Williams missed the last two weeks of spring practice with a nagging hamstring injury, but recovered just in time to play in the spring game. In his first action since the injury, Williams took seven carries for 35 yards and caught two passes for 18 yards.
He also rushed for two touchdowns in his first game-like situation since enrolling at USC last fall.
"I didn't know what to expect when I came out here," said Williams. "I was thinking about my hamstring the whole time before it started, but it felt good to get out there and score some touchdowns even though my hamstring had been bothering me."
Spurrier said after the spring game he expects Williams to be "very good" for South Carolina. Williams said he learned a lot in his first season at USC, and that now he's ready to try to contribute next season.

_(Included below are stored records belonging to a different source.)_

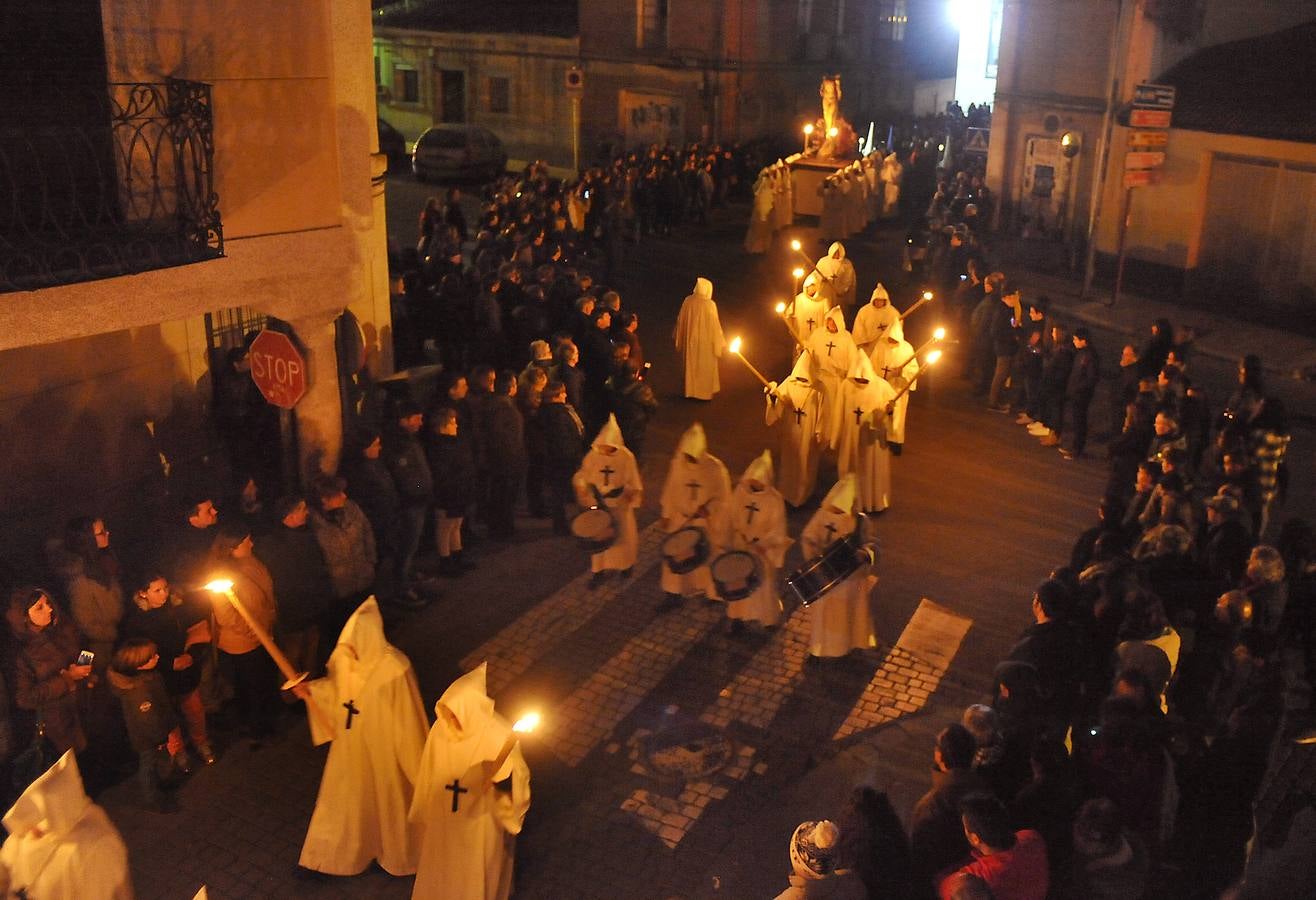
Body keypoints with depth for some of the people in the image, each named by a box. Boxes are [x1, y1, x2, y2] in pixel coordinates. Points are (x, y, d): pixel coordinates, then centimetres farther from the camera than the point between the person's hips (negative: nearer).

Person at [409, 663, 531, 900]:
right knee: (441, 873, 26)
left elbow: (517, 782, -19)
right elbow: (429, 775, -1)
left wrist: (504, 778, -43)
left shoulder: (499, 736, -30)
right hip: (443, 822, 4)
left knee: (475, 879, 20)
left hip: (480, 826, -4)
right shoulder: (441, 729, -17)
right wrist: (422, 815, 11)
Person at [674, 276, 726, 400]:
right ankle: (704, 392, 20)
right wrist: (719, 343, -2)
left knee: (691, 365, 18)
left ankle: (691, 390, 27)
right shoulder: (710, 305, -20)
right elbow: (714, 325, -14)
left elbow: (681, 320, 0)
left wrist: (681, 340, 13)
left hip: (690, 340, 4)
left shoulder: (688, 301, -10)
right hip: (706, 341, -3)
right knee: (705, 367, 12)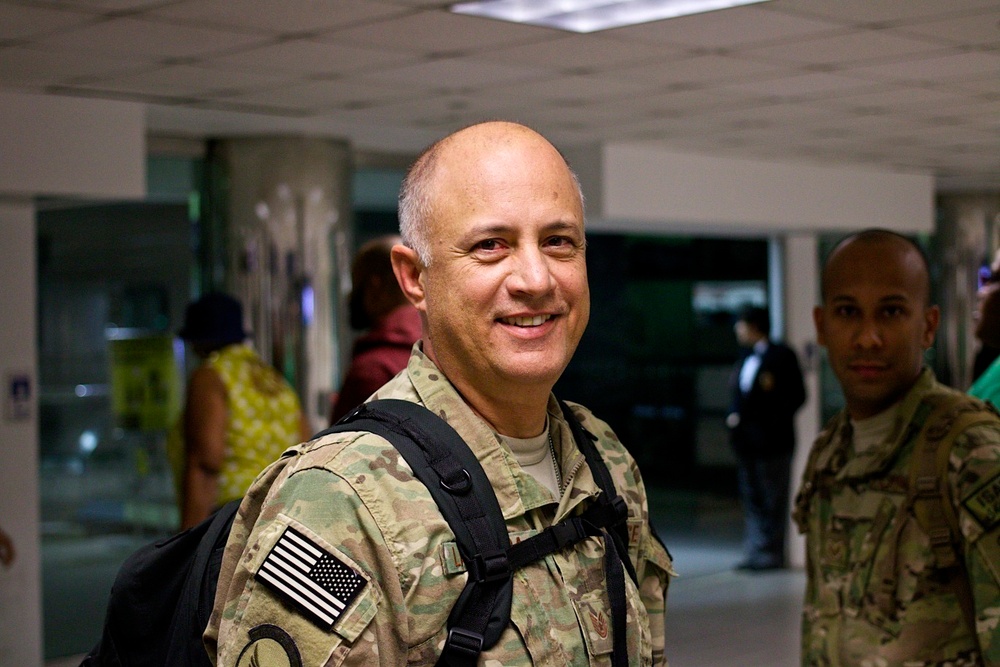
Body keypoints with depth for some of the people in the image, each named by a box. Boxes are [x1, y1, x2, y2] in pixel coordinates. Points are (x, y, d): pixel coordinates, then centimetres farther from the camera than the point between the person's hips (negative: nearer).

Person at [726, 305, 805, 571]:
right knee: (752, 500, 10)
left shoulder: (781, 355, -5)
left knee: (772, 502, -3)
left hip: (771, 441, -8)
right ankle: (754, 553, 14)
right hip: (747, 441, 8)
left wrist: (774, 417, -17)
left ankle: (770, 554, 1)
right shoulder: (745, 359, 17)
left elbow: (797, 396, -8)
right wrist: (733, 415, 5)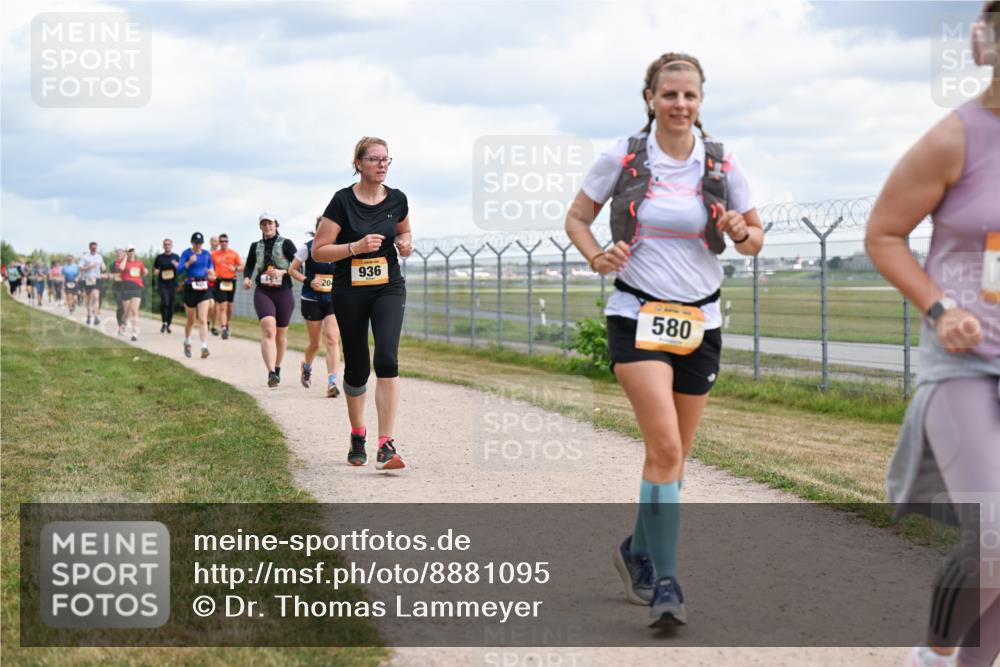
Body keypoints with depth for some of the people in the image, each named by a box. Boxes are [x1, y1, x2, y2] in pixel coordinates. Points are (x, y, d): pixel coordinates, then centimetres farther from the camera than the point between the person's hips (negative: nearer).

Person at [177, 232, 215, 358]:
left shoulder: (206, 254, 6)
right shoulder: (186, 253, -5)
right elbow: (179, 270, -16)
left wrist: (211, 272, 6)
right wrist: (189, 263, -30)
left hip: (204, 288, 1)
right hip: (190, 288, -1)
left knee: (203, 319, -11)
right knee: (191, 320, 12)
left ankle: (204, 347, -18)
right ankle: (187, 343, 37)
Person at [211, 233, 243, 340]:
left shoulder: (234, 253, 4)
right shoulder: (214, 254, 3)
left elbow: (242, 266, 7)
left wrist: (235, 268, -13)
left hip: (231, 281, 2)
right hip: (220, 282, -2)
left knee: (229, 306, 11)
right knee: (222, 306, -12)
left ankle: (226, 323, 36)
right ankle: (224, 328, -18)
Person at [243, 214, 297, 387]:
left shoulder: (286, 244, 1)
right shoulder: (256, 246, 12)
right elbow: (248, 266, 22)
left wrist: (283, 272, -19)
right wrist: (247, 278, 1)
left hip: (284, 293, 0)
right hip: (263, 293, 0)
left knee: (281, 333, 11)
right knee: (268, 330, -19)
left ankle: (277, 368, 33)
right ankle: (271, 373, -30)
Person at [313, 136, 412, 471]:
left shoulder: (397, 200, 1)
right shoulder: (343, 201, -9)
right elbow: (318, 251, -9)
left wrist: (405, 243, -2)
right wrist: (356, 246, -21)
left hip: (388, 288, 1)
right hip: (350, 292, -1)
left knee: (387, 359, -19)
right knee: (357, 368, 8)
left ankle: (386, 446, -21)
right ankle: (357, 436, 34)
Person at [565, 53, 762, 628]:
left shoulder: (722, 165, 0)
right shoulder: (622, 158, -3)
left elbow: (756, 237, 10)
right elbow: (577, 219, 8)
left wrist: (742, 233, -14)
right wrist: (597, 256, -12)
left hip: (700, 319, 3)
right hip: (638, 315, -3)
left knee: (675, 454, 10)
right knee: (666, 447, -19)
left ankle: (639, 551, 35)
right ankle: (665, 583, -16)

"I feel good," said Williams, a former four-star Philadelphia, Pa., product. "I feel like if I keep coming out and doing what I've been doing all spring, hopefully I can touch the field."
Key to Williams' growth has been the mentoring he's received from Davis. While practicing in a limited role this spring, Davis had plenty of time to share his experience with Williams, teaching him how to recognize how defenses will attack him on any given play.
"He just told me to be more patient," Williams said. "He just said, 'Be confident,' because I used to be second-guessing myself when I was out there. But thanks to the redshirt year, I've been able to get in the playbook, understand and just be confident when I'm out there running plays."
With three experienced backs ahead of him in the depth chart, Williams is already preparing to make the most of whatever chances he gets next season.
"I just got to take advantage of it and take advantage of the little bit of carries I may get if I do get carries."
INJURY UPDATE. Carson "cracked" his shoulder while being tackled in the spring game Saturday, Spurrier said after the game. The redshirt junior should be back before the season opener against Texas A&M on Aug. 28, Spurrier said.
"He's got some time, and hopefully he'll be ready to go," Spurrier said. "He was having an excellent spring."